*DIRECTIONS:*
a) Based on the text on video game licensing, decide whether each statement agrees with it. Give yes or no for each, with the deciding words from the text quoted. (i) PES is allowed to use the name "FIFA" in its game. (ii) The licensor can ask for minimum royalties that must be paid within a set period no matter how the product sells. (iii) The License Grant clause should describe the licensee's right to sublicense.
b) According to the text on video game licensing, which payment details should the agreement lay down besides the nature of royalty?

*TEXT TO READ:*
##############################

Now let’s discuss some key clauses that make up a video game licensing agreement:

Representation

In the representation clause, the licensor represents and specifies all the rights available for him. For instance, Electronic Arts commonly known as EA sports obtains licenses from FIFA for using the FIFA branding and other related trademarks. As a result, EA sports can use the name and trademarks of FIFA in their game. 

Whereas PES, a rival football game having a lot of similarities with FIFA cannot use the name “FIFA”in their game. In addition, they could not obtain certain licenses from various football leagues and teams for using their trademarks in the video game.

The representation clause mentions all the licenses which the licensor has obtained in connection with the video game. Further, the representation clause specifies all the rights available to the licensee. 

License Grant

In this clause, the licensor specifies the nature of the license and how the licensee can use the rights provided by him. The parties have to agree whether the license is an exclusive license or a non-exclusive one. For eg, EA sports has licensed various football leagues and trophies exclusively for their FIFA versions so that the same is not available to PES or other football games.

The licensor should specify all the uses permitted under the license. The right of the licensee to sublicense the granted license should be described within this clause. If the licensee has the right to sublicense, the details of such sublicense along with the number of times the licensee is allowed to sublicense should also be added in the agreement.

Royalties and Payments

The parties should agree upon a royalty for the license granted. The nature of royalty should be specified. For instance, royalties can be paid at a fixed percentage of the total sales in a particular period of time or as a certain percentage of revenue generated by the sale of each licensed product. Besides, the mode of payment, currency of payment, as well as the time limit for paying the royalties should be laid down in the agreement. 

The provision of special royalty on sublicenses should be referred to within this clause. The licensor can also ask for minimum royalties which should be paid within a prescribed period irrespective of the sales of the product.

On non-adherence with the minimum royalty provision, the licensor can also force for the cancellation of the license and enter into a fresh license with a different party. All the conditions for any renegotiation or change in royalties payable can also be added to the agreement.

##############################

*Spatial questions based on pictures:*
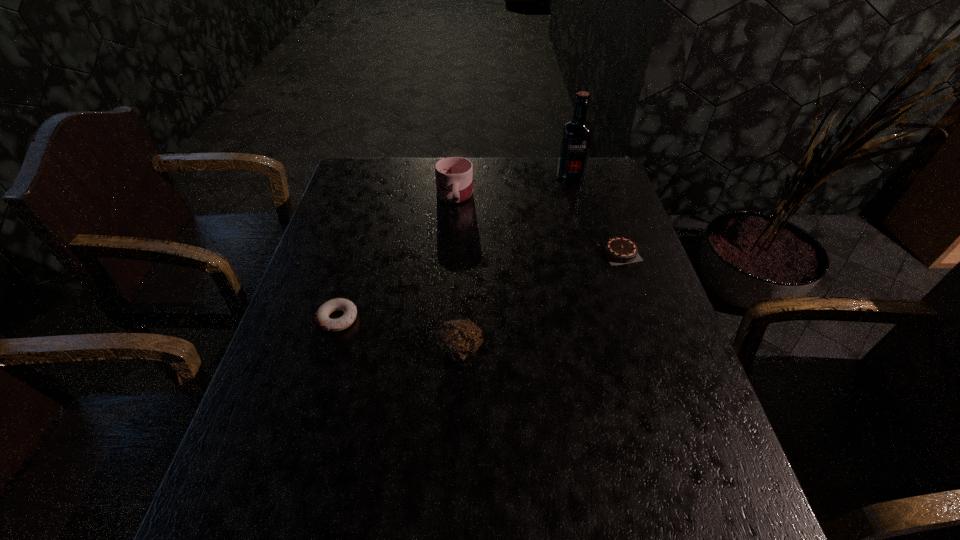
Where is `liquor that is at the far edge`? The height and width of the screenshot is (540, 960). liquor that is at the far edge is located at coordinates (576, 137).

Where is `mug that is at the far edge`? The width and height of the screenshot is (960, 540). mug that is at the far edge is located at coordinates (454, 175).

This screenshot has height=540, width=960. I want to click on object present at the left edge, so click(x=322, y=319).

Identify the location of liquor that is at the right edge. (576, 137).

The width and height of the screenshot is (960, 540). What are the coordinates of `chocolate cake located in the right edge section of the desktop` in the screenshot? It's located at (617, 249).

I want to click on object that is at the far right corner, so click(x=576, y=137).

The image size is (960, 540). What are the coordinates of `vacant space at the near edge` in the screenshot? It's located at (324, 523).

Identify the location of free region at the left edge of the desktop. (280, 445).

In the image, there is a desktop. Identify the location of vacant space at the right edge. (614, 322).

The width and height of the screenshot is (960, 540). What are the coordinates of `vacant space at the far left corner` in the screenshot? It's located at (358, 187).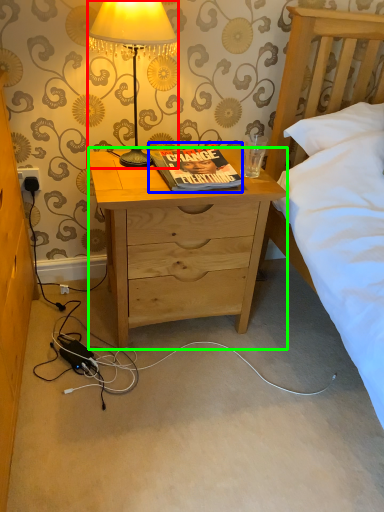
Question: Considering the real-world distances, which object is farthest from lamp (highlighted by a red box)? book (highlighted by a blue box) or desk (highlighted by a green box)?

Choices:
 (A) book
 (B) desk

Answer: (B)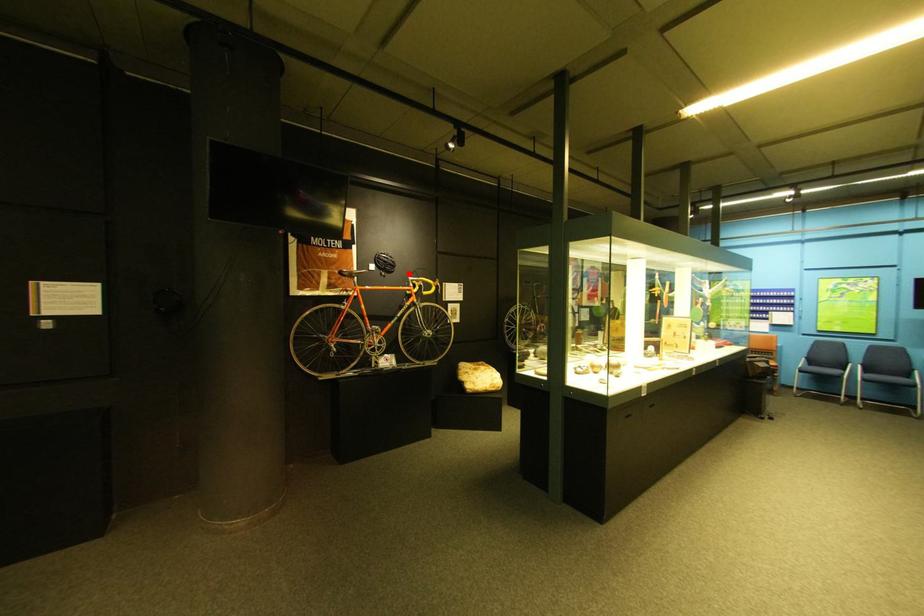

##############################

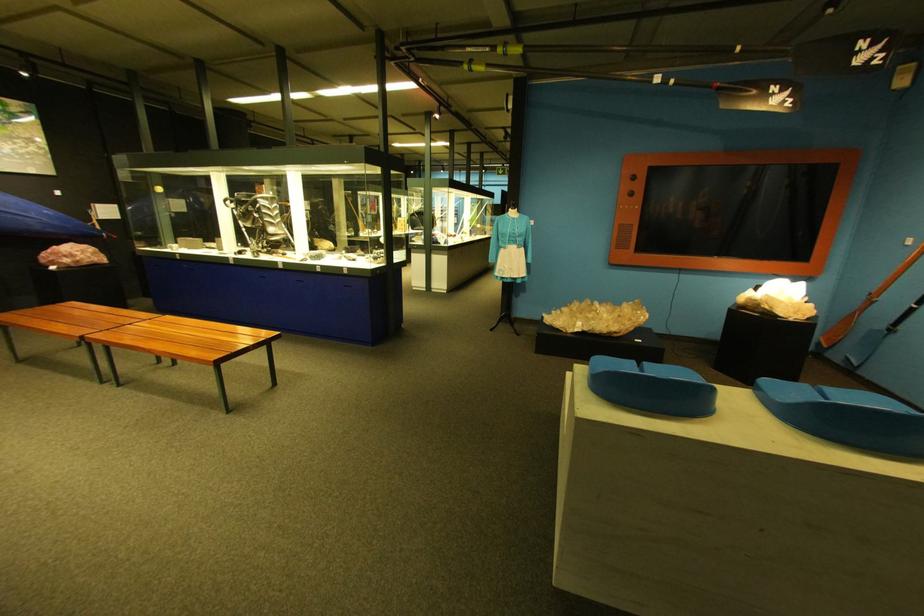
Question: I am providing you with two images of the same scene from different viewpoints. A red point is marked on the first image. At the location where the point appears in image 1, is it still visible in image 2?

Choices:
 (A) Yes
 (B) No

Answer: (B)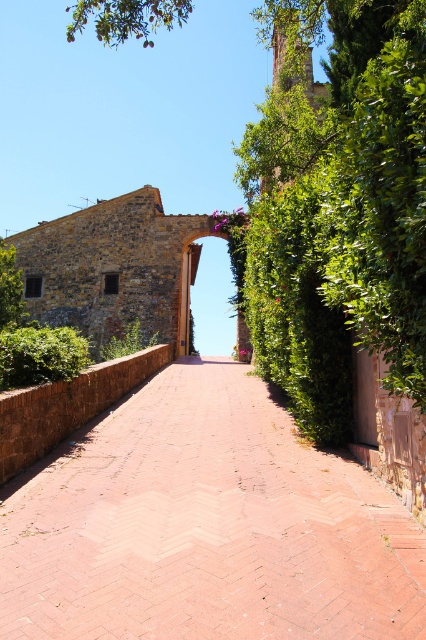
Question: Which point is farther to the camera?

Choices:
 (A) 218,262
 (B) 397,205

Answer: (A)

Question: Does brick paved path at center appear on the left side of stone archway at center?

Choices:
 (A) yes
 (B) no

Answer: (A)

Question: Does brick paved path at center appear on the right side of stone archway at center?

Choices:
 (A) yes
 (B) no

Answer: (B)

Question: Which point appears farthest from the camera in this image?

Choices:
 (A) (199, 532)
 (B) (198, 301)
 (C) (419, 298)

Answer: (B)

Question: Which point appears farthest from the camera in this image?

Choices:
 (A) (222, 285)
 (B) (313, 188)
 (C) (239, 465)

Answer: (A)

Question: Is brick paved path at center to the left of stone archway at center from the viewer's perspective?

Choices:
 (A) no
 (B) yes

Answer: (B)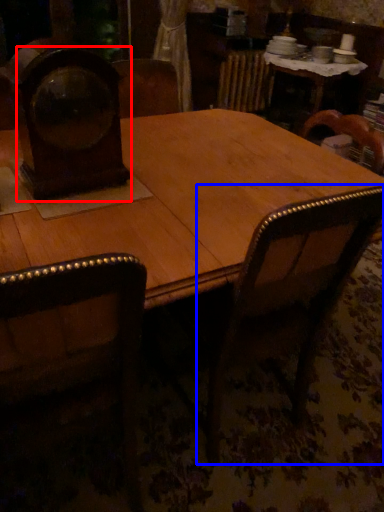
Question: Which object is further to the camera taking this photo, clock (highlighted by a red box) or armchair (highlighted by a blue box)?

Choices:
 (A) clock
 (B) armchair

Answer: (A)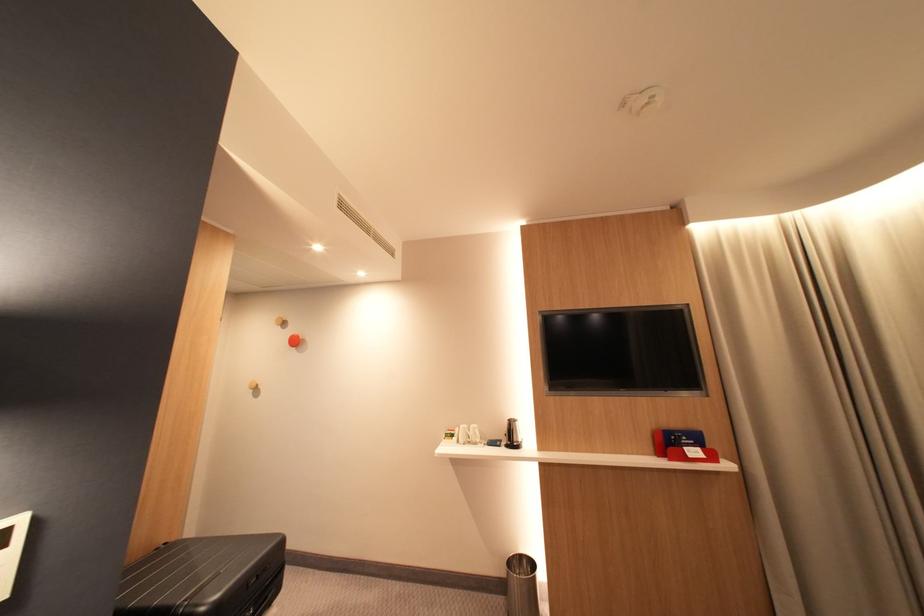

##############################

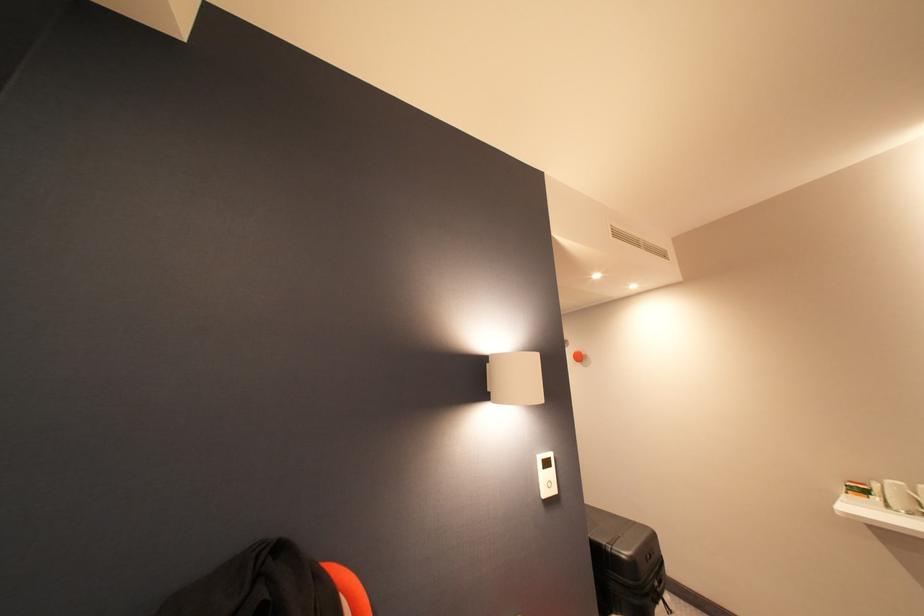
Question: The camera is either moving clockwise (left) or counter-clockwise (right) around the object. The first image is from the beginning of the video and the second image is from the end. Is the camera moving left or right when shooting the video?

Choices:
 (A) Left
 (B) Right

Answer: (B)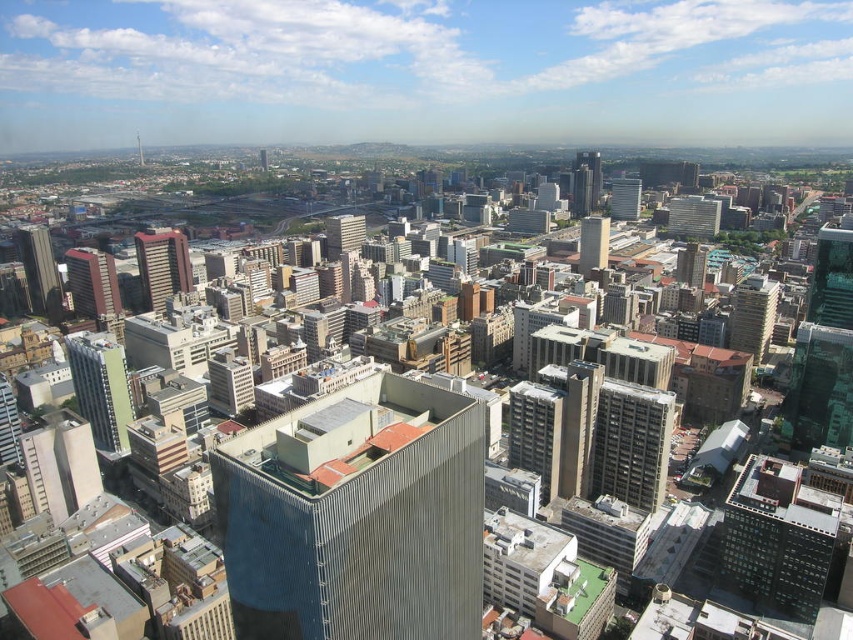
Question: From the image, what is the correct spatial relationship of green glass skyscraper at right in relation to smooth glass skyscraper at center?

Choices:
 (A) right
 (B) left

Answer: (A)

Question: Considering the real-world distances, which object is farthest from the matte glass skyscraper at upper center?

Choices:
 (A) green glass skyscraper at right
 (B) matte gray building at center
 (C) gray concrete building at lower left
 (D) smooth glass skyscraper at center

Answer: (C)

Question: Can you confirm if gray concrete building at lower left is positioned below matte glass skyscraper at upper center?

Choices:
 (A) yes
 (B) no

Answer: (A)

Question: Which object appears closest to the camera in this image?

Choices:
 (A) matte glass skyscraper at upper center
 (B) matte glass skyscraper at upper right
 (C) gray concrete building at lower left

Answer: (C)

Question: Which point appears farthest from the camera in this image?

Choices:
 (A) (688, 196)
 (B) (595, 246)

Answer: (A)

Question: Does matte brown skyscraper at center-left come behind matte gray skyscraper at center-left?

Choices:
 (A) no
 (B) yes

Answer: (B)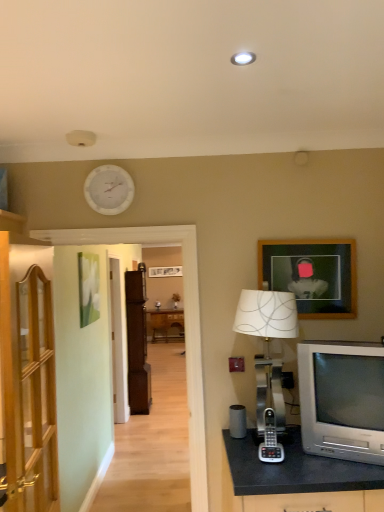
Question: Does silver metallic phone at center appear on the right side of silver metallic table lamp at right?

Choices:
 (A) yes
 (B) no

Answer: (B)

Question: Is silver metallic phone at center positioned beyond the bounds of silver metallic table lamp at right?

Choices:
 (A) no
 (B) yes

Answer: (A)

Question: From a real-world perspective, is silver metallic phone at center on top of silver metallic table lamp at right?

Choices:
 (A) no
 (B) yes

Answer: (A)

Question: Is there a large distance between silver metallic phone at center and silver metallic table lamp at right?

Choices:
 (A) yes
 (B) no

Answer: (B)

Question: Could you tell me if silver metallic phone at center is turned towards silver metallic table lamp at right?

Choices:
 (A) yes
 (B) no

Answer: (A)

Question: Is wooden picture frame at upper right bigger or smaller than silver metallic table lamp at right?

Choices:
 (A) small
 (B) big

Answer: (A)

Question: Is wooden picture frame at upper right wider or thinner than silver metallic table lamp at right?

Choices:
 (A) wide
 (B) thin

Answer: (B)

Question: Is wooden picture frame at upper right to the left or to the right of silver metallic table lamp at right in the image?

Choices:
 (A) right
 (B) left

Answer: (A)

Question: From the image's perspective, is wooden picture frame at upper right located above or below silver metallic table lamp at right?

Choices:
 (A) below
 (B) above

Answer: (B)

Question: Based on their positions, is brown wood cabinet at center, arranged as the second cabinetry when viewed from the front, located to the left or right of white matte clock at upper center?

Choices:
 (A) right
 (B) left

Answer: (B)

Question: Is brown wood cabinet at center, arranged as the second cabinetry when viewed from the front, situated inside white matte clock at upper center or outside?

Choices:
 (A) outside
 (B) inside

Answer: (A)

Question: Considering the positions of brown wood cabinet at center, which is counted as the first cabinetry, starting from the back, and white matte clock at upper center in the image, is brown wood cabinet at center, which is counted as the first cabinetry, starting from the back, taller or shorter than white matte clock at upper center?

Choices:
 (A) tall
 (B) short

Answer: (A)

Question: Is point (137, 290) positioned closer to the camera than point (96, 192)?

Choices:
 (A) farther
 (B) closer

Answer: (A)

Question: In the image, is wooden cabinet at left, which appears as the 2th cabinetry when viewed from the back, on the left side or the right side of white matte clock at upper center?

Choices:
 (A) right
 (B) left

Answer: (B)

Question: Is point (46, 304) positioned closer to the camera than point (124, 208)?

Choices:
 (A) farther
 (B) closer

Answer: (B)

##############################

*SOLUTIONS TO THE EXERCISE:*
a)
(i) No: "PES, a rival football game having a lot of similarities with FIFA cannot use the name"
(ii) Yes: "The licensor can also ask for minimum royalties which should be paid within a prescribed period irrespective of the sales of the product."
(iii) Yes: "The right of the licensee to sublicense the granted license should be described within this clause."

b) The mode of payment, the currency of payment, and the time limit for paying the royalties.